At the start of the 2025–26 season, Faissal joined the senior squad of Zebre Parma, a franchise competing in the United Rugby Championship (URC) and the Challenge Cup, whilst still a member of the FIR academy. In October 2025, he was called up for a training camp in preparation for the Italian national team's autumn tour match against Australia, under the guidance of head coach Gonzalo Quesada. Then, on 6 December, he made his debut for Zebre on the opening day of the Challenge Cup, against US Montauban. Starting at right wing, he put in a fine 80-minute performance and scored a try in the corner, capping off a team move.

Alongside his professional debut, he was selected in January 2026 as one of the thirty-one players chosen by head coach Andrea Di Giandomenico to compete in the 2026 Six Nations Under 20s Championship.

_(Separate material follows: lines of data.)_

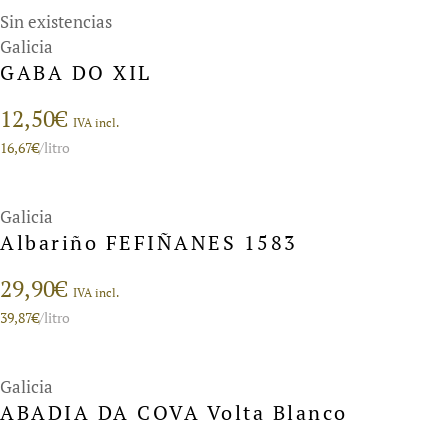
Sin existencias
Galicia
GABA DO XIL
12,50
€
IVA incl.
16,67
€
/litro
Galicia
Albariño FEFIÑANES 1583
29,90
€
IVA incl.
39,87
€
/litro
Galicia
ABADIA DA COVA Volta Blanco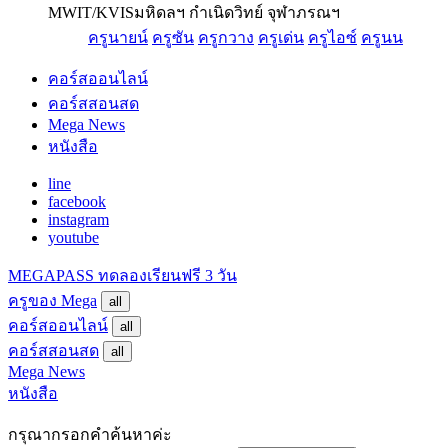
MWIT/KVIS
มหิดลฯ กำเนิดวิทย์ จุฬาภรณฯ
ครูนายน์
ครูซัน
ครูกวาง
ครูเด่น
ครูไอซ์
ครูนน
คอร์สออนไลน์
คอร์สสอนสด
Mega News
หนังสือ
line
facebook
instagram
youtube
MEGAPASS
ทดลองเรียนฟรี 3 วัน
ครูของ Mega
all
คอร์สออนไลน์
all
คอร์สสอนสด
all
Mega News
หนังสือ
กรุณากรอกคำค้นหาค่ะ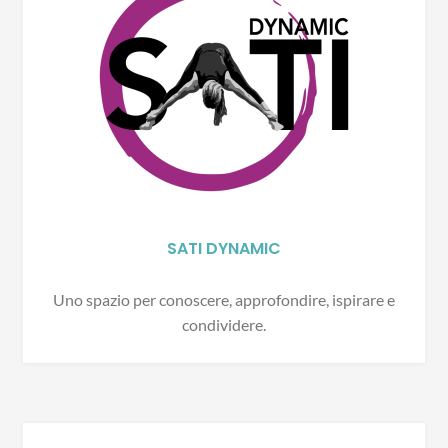
SATI DYNAMIC
Uno spazio per conoscere, approfondire, ispirare e
condividere.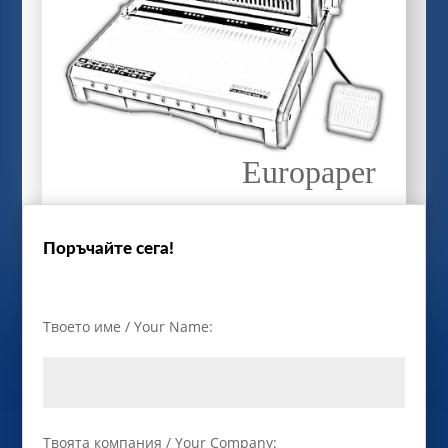
Europaper
Поръчайте сега!
Твоето име / Your Name:
Твоята компания / Your Company: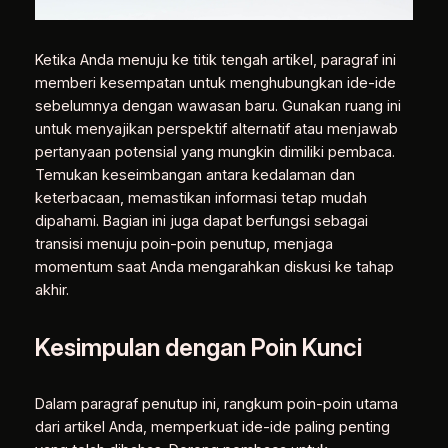
Ketika Anda menuju ke titik tengah artikel, paragraf ini
memberi kesempatan untuk menghubungkan ide-ide
sebelumnya dengan wawasan baru. Gunakan ruang ini
untuk menyajikan perspektif alternatif atau menjawab
pertanyaan potensial yang mungkin dimiliki pembaca.
Temukan keseimbangan antara kedalaman dan
keterbacaan, memastikan informasi tetap mudah
dipahami. Bagian ini juga dapat berfungsi sebagai
transisi menuju poin-poin penutup, menjaga
momentum saat Anda mengarahkan diskusi ke tahap
akhir.
Kesimpulan dengan Poin Kunci
Dalam paragraf penutup ini, rangkum poin-poin utama
dari artikel Anda, memperkuat ide-ide paling penting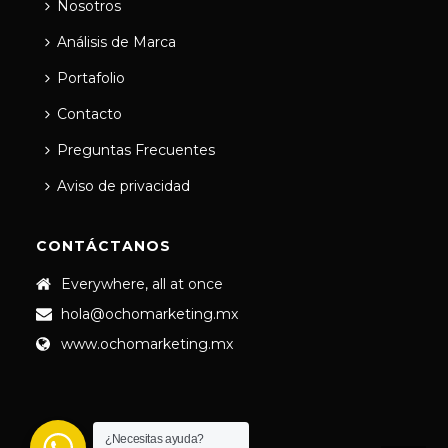
Nosotros
Análisis de Marca
Portafolio
Contacto
Preguntas Frecuentes
Aviso de privacidad
CONTÁCTANOS
Everywhere, all at once
hola@ochomarketing.mx
www.ochomarketing.mx
¿Necesitas ayuda?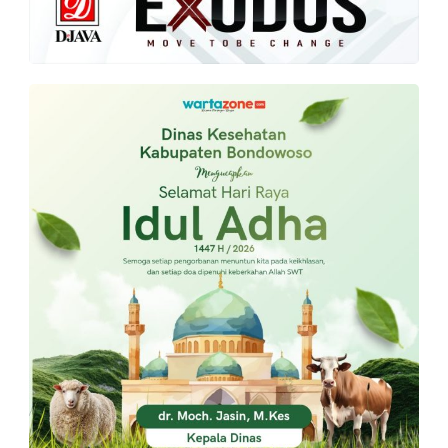
PT.
Balqis
Cyber
Media
Sejahtera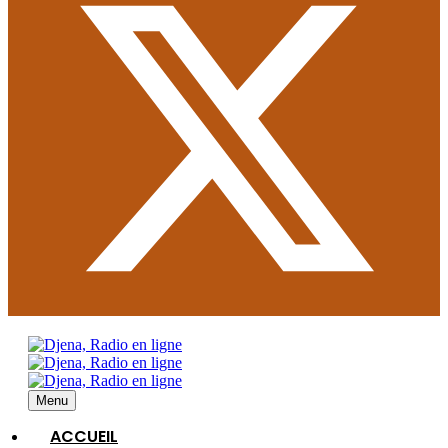
Menu
ACCUEIL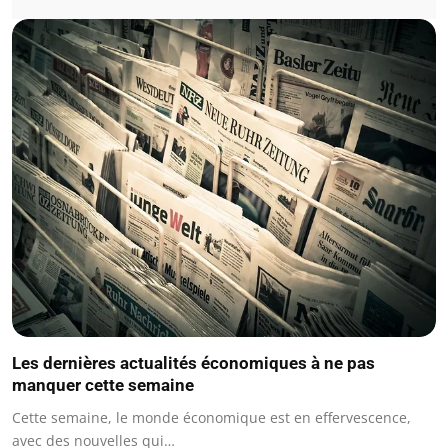
Les dernières actualités économiques à ne pas
manquer cette semaine
Cette semaine, le monde économique est en effervescence,
avec des nouvelles qui…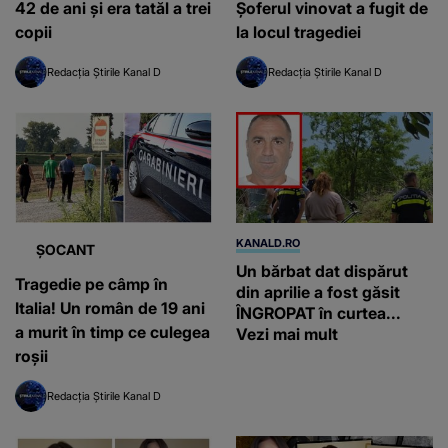
42 de ani și era tatăl a trei
Șoferul vinovat a fugit de
copii
la locul tragediei
Redacția Știrile Kanal D
Redacția Știrile Kanal D
KANALD.RO
ȘOCANT
Un bărbat dat dispărut
Tragedie pe câmp în
din aprilie a fost găsit
Italia! Un român de 19 ani
ÎNGROPAT în curtea...
a murit în timp ce culegea
Vezi mai mult
roșii
Redacția Știrile Kanal D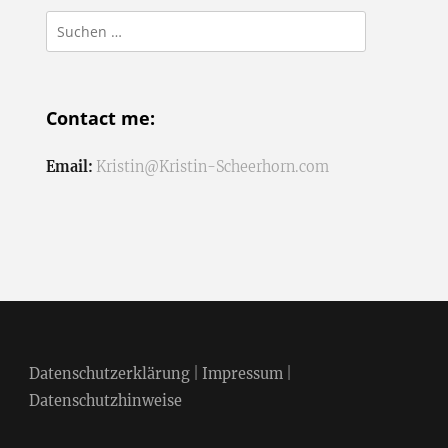
Suchen
nach:
Contact me:
Email:
Kristin@Kristin-Scheerhorn.com
Datenschutzerklärung
|
Impressum
|
Datenschutzhinweise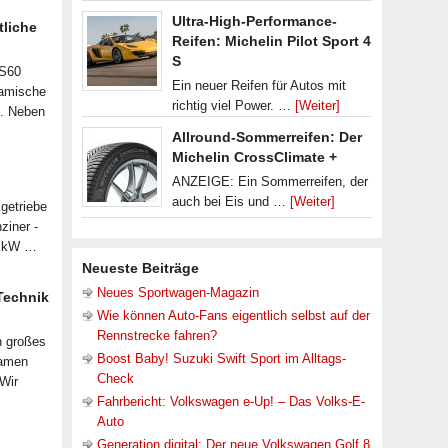
Ultra-High-Performance-
tliche
Reifen: Michelin Pilot Sport 4
S
 S60
Ein neuer Reifen für Autos mit
namische
richtig viel Power. …
[Weiter]
n. Neben
Allround-Sommerreifen: Der
Michelin CrossClimate +
ANZEIGE: Ein Sommerreifen, der
auch bei Eis und …
[Weiter]
getriebe
ziner -
07 kW …
Neueste Beiträge
Neues Sportwagen-Magazin
 Technik
Wie können Auto-Fans eigentlich selbst auf der
Rennstrecke fahren?
n großes
Boost Baby! Suzuki Swift Sport im Alltags-
samen
Check
 Wir
Fahrbericht: Volkswagen e-Up! – Das Volks-E-
Auto
Generation digital: Der neue Volkswagen Golf 8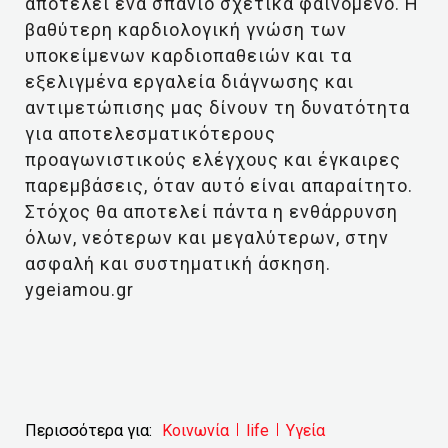
αποτελεί ένα σπάνιο σχετικά φαινόμενο. Η
βαθύτερη καρδιολογική γνώση των
υποκείμενων καρδιοπαθειών και τα
εξελιγμένα εργαλεία διάγνωσης και
αντιμετώπισης μας δίνουν τη δυνατότητα
για αποτελεσματικότερους
προαγωνιστικούς ελέγχους και έγκαιρες
παρεμβάσεις, όταν αυτό είναι απαραίτητο.
Στόχος θα αποτελεί πάντα η ενθάρρυνση
όλων, νεότερων και μεγαλύτερων, στην
ασφαλή και συστηματική άσκηση.
ygeiamou.gr
Περισσότερα για:
Κοινωνία
life
Υγεία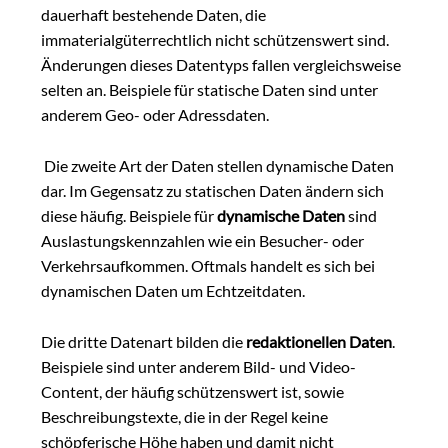
dauerhaft bestehende Daten, die
immaterialgüterrechtlich nicht schützenswert sind.
Änderungen dieses Datentyps fallen vergleichsweise
selten an. Beispiele für statische Daten sind unter
anderem Geo- oder Adressdaten.
Die zweite Art der Daten stellen dynamische Daten
dar. Im Gegensatz zu statischen Daten ändern sich
diese häufig. Beispiele für
dynamische Daten
sind
Auslastungskennzahlen wie ein Besucher- oder
Verkehrsaufkommen. Oftmals handelt es sich bei
dynamischen Daten um Echtzeitdaten.
Die dritte Datenart bilden die
redaktionellen Daten
.
Beispiele sind unter anderem Bild- und Video-
Content, der häufig schützenswert ist, sowie
Beschreibungstexte, die in der Regel keine
schöpferische Höhe haben und damit nicht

Faissal continued to regularly appear for Zebre in URC after the Six Nations.

===Northampton Saints===
In May 2026, it was announced that Faissal has been signed by the Northampton Saints in the Premiership, ahead of the 2026–27 season.

==International career==
Progressing rapidly through Rugby Parma's youth system, he soon made a name for himself thanks to his athletic ability and speed, which earned him call-ups to the national youth teams. In 2023, he was selected to take part in the Six Nations Festival U18. In July 2023, he joined the development centre in Milan, organised by FIR. In 2024, he competed in the Six Nations Festival U18 once again.

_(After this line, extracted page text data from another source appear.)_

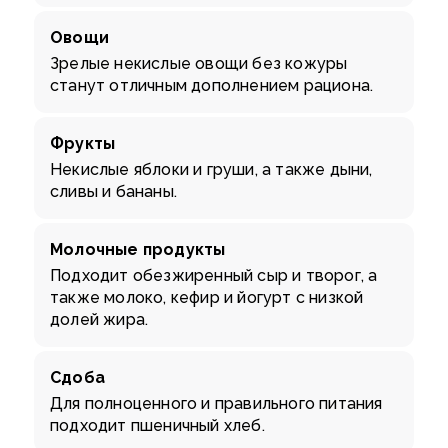
Овощи
Зрелые некислые овощи без кожуры
станут отличным дополнением рациона.
Фрукты
Некислые яблоки и груши, а также дыни,
сливы и бананы.
Молочные продукты
Подходит обезжиренный сыр и творог, а
также молоко, кефир и йогурт с низкой
долей жира.
Сдоба
Для полноценного и правильного питания
подходит пшеничный хлеб.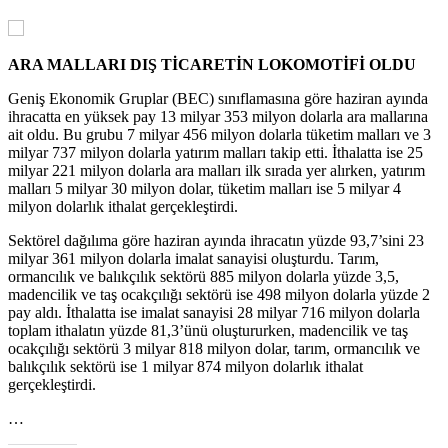
ARA MALLARI DIŞ TİCARETİN LOKOMOTİFİ OLDU
Geniş Ekonomik Gruplar (BEC) sınıflamasına göre haziran ayında
ihracatta en yüksek pay 13 milyar 353 milyon dolarla ara mallarına
ait oldu. Bu grubu 7 milyar 456 milyon dolarla tüketim malları ve 3
milyar 737 milyon dolarla yatırım malları takip etti. İthalatta ise 25
milyar 221 milyon dolarla ara malları ilk sırada yer alırken, yatırım
malları 5 milyar 30 milyon dolar, tüketim malları ise 5 milyar 4
milyon dolarlık ithalat gerçekleştirdi.
Sektörel dağılıma göre haziran ayında ihracatın yüzde 93,7’sini 23
milyar 361 milyon dolarla imalat sanayisi oluşturdu. Tarım,
ormancılık ve balıkçılık sektörü 885 milyon dolarla yüzde 3,5,
madencilik ve taş ocakçılığı sektörü ise 498 milyon dolarla yüzde 2
pay aldı. İthalatta ise imalat sanayisi 28 milyar 716 milyon dolarla
toplam ithalatın yüzde 81,3’ünü oluştururken, madencilik ve taş
ocakçılığı sektörü 3 milyar 818 milyon dolar, tarım, ormancılık ve
balıkçılık sektörü ise 1 milyar 874 milyon dolarlık ithalat
gerçekleştirdi.
…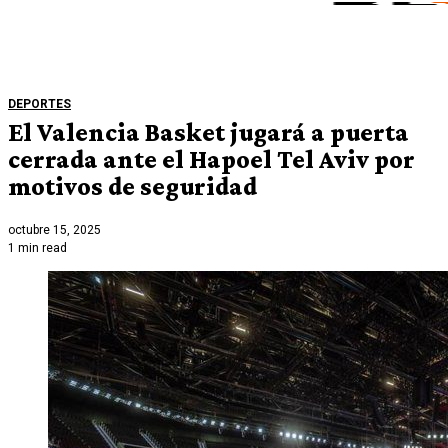
DEPORTES
El Valencia Basket jugará a puerta
cerrada ante el Hapoel Tel Aviv por
motivos de seguridad
octubre 15, 2025
1 min read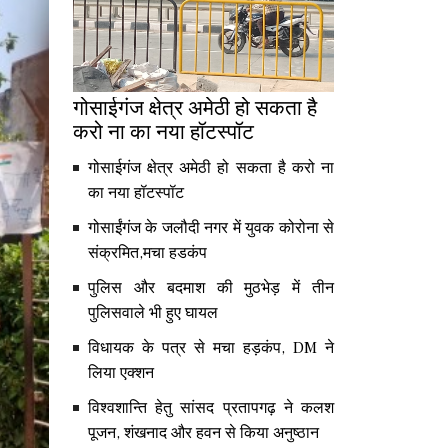
गोसाईगंज क्षेत्र अमेठी हो सकता है
करो ना का नया हॉटस्पॉट
गोसाईगंज क्षेत्र अमेठी हो सकता है करो ना
का नया हॉटस्पॉट
गोसाईंगंज के जलौदी नगर में युवक कोरोना से
संक्रमित,मचा हडकंप
पुलिस और बदमाश की मुठभेड़ में तीन
पुलिसवाले भी हुए घायल
विधायक के पत्र से मचा हड़कंप, DM ने
लिया एक्शन
विश्वशान्ति हेतु सांसद प्रतापगढ़ ने कलश
पूजन, शंखनाद और हवन से किया अनुष्ठान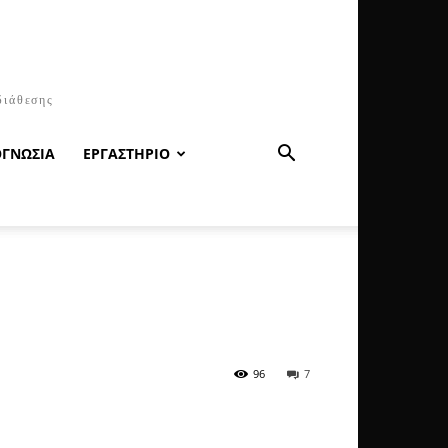
διάθεσης
ΟΓΝΩΣΙΑ
ΕΡΓΑΣΤΗΡΙΟ
96
7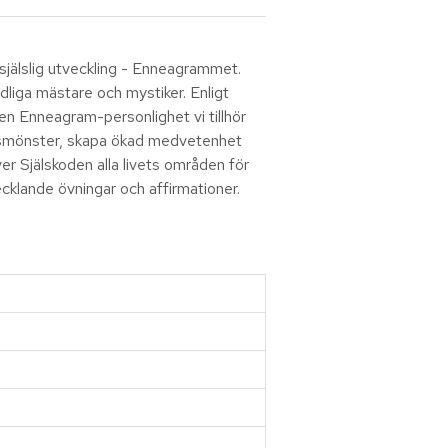
 själslig utveckling - Enneagrammet.
dliga mästare och mystiker. Enligt
den Enneagram-personlighet vi tillhör
 livsmönster, skapa ökad medvetenhet
ver Själskoden alla livets områden för
cklande övningar och affirmationer.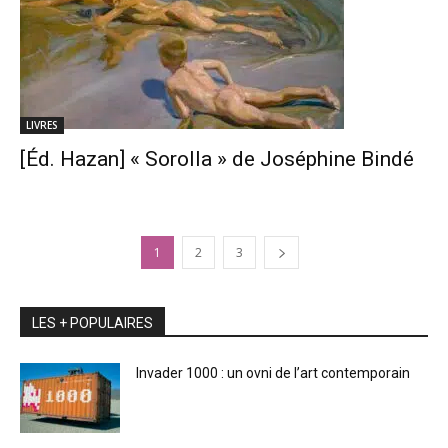
LIVRES
[Éd. Hazan] « Sorolla » de Joséphine Bindé
1
2
3
LES + POPULAIRES
Invader 1000 : un ovni de l’art contemporain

Faissal was included in Italy's 33-man squad on 17 June 2026, ahead of their 2026 Nations Championship Tests against Japan, New Zealand, and Australia. On 2 July, Faissal was named as Italy's starting right wing in their opening match against Japan in Tokyo. Faissal made his international debut alongside former Zebre Parma teammate Alessandro Ortombina.